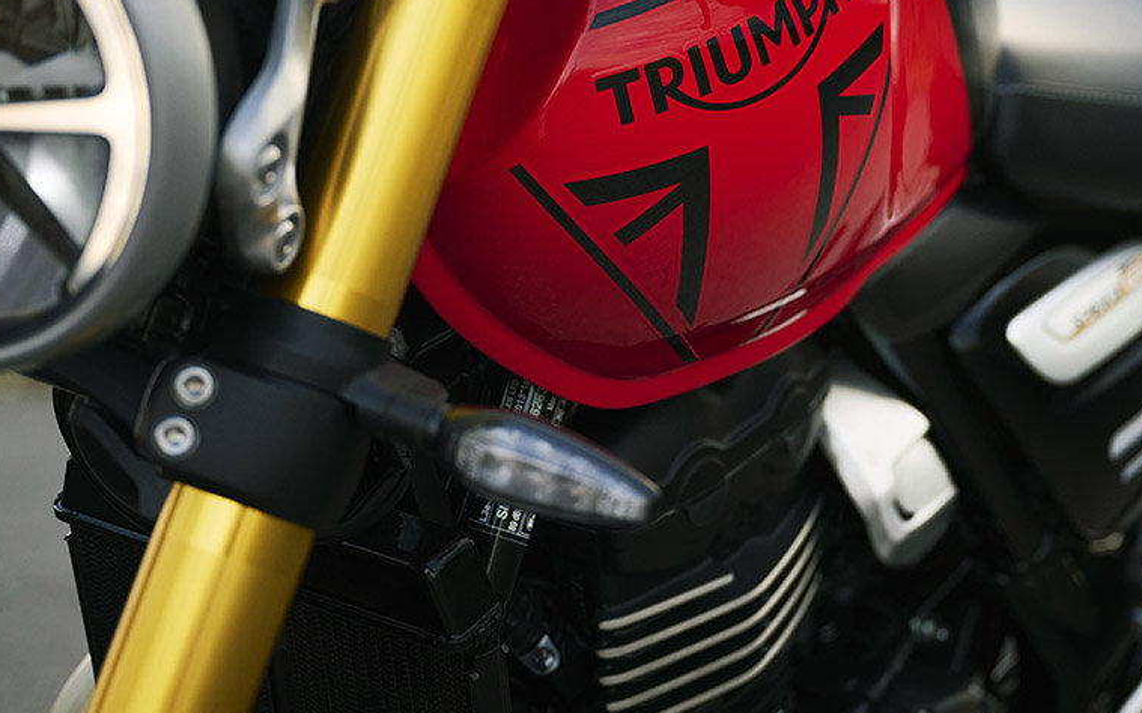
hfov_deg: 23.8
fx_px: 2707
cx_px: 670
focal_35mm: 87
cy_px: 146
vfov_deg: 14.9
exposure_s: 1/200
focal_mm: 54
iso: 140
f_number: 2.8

==

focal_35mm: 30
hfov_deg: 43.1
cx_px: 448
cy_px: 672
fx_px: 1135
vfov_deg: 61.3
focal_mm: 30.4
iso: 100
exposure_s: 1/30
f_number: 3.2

TASK STATEMENT: The answer is the lines above between the line holding "focal_35mm: 30" and the line holding "f_number: 3.2", inclusive, each written out exactly, and no others.

YOUR RESPONSE:
focal_35mm: 30
hfov_deg: 43.1
cx_px: 448
cy_px: 672
fx_px: 1135
vfov_deg: 61.3
focal_mm: 30.4
iso: 100
exposure_s: 1/30
f_number: 3.2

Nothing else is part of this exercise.